_Task to complete_. Which lines in the records below contain the word "round"? Copy each one out.

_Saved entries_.
== == ==
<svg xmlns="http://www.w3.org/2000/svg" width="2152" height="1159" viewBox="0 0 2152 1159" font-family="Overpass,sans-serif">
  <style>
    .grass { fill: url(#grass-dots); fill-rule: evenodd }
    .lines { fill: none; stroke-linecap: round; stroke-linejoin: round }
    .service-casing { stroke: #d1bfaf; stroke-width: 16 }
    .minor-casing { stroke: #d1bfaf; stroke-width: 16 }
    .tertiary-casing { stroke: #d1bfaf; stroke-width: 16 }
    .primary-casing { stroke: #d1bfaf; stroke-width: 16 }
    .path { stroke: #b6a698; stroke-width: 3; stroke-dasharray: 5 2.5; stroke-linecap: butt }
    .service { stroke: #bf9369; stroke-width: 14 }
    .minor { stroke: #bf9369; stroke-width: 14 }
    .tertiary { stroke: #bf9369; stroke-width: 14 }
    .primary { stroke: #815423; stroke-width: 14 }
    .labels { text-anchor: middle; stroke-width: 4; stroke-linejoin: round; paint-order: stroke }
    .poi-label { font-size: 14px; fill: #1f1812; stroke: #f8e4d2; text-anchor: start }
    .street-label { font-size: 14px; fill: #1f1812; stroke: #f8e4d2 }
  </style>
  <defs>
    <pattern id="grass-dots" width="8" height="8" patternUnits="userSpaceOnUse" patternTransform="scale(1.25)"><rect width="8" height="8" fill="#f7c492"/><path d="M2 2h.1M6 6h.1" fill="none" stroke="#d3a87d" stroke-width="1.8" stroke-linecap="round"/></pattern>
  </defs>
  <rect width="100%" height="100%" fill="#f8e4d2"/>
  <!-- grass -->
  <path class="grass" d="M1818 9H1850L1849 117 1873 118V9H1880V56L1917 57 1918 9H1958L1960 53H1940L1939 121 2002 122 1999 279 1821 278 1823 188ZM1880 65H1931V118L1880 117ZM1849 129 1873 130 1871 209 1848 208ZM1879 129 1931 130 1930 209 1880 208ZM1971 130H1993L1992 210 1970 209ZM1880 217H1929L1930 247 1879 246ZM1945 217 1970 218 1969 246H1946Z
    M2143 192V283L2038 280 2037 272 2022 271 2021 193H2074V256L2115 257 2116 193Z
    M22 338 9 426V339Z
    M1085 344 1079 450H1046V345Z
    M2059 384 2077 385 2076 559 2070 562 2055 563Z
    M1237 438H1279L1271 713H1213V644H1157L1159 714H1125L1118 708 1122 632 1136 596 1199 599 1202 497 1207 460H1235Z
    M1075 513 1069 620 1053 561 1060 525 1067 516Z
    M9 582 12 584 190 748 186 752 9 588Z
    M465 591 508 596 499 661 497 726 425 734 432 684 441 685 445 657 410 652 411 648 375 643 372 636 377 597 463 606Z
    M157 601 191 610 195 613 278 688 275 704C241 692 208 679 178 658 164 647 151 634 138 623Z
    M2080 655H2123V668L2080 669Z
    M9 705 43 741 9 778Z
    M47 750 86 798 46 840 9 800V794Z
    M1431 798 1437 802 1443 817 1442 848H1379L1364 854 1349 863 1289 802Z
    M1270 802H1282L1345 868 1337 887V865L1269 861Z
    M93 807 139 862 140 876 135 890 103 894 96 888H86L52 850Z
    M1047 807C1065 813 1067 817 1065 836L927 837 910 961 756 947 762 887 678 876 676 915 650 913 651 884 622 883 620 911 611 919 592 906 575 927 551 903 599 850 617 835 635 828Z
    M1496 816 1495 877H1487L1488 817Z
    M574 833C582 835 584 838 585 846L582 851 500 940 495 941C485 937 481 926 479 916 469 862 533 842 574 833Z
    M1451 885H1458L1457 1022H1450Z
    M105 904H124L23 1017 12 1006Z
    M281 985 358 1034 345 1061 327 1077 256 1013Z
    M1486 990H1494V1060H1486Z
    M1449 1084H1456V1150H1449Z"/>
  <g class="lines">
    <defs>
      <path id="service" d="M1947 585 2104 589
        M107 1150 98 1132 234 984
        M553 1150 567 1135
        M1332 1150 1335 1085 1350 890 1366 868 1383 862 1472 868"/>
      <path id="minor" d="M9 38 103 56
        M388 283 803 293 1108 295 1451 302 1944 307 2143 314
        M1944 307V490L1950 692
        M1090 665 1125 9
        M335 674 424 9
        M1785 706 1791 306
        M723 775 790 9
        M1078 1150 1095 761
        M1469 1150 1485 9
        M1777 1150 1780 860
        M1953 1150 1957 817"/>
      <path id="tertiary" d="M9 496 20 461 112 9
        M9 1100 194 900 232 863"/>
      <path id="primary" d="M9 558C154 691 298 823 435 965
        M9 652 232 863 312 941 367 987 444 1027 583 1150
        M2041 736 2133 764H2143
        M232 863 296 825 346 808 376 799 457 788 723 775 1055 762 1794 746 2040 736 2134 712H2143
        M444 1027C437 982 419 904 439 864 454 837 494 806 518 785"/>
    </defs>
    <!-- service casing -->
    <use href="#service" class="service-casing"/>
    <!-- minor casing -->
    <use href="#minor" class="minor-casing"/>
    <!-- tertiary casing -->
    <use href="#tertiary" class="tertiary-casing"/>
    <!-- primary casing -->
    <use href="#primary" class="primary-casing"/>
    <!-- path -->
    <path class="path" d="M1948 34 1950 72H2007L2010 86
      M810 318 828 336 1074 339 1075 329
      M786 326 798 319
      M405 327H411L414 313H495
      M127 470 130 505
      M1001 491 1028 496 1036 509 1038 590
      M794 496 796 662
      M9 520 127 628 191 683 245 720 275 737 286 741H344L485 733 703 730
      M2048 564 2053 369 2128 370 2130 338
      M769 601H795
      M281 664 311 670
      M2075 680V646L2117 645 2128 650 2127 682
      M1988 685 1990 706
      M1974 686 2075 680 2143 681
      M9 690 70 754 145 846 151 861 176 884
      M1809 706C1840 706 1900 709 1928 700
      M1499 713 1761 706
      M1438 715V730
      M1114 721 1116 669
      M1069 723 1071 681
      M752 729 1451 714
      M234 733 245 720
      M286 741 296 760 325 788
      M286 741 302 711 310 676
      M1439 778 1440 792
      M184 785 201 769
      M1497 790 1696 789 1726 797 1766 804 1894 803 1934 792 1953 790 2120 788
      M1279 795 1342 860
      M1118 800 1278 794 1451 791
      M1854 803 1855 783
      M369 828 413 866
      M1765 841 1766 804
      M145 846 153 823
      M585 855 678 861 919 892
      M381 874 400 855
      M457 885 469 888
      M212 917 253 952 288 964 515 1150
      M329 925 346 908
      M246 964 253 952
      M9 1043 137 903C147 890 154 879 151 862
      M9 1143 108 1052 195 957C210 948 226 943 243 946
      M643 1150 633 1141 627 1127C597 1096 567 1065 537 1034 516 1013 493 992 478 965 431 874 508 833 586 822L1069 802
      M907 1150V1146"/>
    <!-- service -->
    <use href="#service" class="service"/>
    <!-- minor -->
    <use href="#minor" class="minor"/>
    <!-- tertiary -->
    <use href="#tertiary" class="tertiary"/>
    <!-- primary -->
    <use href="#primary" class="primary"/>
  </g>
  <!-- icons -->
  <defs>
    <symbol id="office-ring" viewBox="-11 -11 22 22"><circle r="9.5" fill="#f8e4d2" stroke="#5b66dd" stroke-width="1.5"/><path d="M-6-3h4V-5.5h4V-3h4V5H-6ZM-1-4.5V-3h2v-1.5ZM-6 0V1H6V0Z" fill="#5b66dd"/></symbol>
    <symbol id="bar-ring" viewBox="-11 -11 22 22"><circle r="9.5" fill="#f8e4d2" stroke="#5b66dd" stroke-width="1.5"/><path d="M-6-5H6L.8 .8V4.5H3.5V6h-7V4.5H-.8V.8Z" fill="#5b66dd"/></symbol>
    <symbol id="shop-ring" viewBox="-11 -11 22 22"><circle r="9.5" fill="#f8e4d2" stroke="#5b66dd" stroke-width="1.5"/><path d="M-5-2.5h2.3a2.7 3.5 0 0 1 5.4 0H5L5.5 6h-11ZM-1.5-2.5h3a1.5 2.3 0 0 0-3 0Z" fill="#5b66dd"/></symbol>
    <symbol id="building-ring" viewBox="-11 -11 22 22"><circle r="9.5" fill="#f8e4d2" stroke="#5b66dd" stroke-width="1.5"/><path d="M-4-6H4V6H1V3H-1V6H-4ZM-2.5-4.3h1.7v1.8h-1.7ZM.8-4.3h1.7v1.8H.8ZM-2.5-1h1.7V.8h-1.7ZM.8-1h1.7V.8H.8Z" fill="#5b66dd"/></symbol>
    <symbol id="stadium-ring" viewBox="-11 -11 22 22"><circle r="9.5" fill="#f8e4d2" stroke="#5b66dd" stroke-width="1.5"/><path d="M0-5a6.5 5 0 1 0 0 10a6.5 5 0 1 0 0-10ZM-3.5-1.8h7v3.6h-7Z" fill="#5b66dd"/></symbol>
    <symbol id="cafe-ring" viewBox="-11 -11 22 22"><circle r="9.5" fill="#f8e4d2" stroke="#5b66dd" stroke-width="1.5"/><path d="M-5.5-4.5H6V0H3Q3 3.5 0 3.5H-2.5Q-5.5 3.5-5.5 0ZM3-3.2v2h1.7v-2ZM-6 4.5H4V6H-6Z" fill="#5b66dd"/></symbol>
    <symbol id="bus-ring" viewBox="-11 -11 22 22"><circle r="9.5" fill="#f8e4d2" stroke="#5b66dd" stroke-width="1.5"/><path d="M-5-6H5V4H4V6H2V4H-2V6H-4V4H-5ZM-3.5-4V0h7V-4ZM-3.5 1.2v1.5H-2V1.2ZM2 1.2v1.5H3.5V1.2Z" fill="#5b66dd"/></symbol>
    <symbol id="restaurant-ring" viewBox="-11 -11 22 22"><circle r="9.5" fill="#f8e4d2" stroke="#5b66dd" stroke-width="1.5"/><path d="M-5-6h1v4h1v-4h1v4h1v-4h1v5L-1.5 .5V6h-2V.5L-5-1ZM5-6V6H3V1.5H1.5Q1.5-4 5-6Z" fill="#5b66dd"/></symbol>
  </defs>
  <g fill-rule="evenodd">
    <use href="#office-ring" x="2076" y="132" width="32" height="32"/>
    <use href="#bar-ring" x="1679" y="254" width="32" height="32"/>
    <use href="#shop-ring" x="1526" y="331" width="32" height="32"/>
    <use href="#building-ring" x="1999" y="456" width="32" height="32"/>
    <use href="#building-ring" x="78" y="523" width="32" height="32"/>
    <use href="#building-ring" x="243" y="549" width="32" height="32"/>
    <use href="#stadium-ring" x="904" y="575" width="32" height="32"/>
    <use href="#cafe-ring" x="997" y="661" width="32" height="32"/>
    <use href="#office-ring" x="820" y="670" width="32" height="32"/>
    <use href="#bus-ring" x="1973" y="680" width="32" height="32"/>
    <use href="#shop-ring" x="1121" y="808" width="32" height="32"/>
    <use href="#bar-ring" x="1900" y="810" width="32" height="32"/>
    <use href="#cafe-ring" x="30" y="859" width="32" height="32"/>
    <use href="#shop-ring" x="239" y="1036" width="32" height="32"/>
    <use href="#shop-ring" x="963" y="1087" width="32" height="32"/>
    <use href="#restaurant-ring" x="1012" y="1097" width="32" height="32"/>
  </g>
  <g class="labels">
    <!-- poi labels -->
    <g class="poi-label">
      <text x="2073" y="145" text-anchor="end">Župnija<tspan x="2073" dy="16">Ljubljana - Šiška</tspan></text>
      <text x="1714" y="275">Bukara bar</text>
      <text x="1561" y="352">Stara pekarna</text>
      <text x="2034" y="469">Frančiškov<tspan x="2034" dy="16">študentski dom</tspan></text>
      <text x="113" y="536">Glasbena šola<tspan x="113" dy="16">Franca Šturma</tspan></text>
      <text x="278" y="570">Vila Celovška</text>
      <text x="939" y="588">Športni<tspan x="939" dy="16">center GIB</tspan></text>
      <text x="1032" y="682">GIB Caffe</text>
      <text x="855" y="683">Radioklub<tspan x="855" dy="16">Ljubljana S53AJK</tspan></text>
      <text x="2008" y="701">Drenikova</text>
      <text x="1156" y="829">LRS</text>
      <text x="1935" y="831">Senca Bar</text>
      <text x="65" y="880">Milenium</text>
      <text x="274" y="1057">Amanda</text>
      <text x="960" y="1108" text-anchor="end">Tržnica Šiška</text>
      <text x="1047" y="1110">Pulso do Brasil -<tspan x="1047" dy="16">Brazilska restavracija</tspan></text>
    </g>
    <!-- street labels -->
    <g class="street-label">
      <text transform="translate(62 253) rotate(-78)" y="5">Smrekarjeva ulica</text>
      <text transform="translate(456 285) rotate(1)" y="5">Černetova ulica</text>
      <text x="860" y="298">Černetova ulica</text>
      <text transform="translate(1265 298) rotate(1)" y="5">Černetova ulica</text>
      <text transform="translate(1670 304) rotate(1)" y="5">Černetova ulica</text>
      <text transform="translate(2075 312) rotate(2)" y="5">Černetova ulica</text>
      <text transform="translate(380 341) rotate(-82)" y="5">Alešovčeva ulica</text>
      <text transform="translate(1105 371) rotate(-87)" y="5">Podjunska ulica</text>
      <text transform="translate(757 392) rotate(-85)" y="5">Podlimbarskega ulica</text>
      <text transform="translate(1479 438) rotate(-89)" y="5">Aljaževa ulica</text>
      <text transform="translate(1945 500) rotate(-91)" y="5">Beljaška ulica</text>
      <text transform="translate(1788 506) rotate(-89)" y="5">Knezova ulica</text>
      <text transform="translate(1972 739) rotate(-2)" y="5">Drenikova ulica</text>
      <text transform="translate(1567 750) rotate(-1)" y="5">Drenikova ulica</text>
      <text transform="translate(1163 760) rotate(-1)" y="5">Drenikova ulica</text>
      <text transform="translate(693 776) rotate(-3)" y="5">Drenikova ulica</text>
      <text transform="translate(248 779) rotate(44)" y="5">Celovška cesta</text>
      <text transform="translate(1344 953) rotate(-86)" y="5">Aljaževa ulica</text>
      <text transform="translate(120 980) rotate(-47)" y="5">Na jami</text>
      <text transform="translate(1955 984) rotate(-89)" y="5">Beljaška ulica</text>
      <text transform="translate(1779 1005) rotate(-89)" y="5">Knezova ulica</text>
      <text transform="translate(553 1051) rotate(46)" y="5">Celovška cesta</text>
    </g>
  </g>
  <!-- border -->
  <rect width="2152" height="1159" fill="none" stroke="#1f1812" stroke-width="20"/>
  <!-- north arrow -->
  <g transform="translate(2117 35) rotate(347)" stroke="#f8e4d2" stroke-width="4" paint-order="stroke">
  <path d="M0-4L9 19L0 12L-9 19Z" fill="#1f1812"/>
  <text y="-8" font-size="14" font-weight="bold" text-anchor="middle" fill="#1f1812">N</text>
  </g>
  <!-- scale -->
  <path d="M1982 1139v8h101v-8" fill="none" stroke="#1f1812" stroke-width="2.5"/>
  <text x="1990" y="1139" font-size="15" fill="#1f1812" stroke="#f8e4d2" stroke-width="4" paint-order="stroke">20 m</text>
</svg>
== == ==
_Exercise answer_.
    .lines { fill: none; stroke-linecap: round; stroke-linejoin: round }
    .labels { text-anchor: middle; stroke-width: 4; stroke-linejoin: round; paint-order: stroke }
    <pattern id="grass-dots" width="8" height="8" patternUnits="userSpaceOnUse" patternTransform="scale(1.25)"><rect width="8" height="8" fill="#f7c492"/><path d="M2 2h.1M6 6h.1" fill="none" stroke="#d3a87d" stroke-width="1.8" stroke-linecap="round"/></pattern>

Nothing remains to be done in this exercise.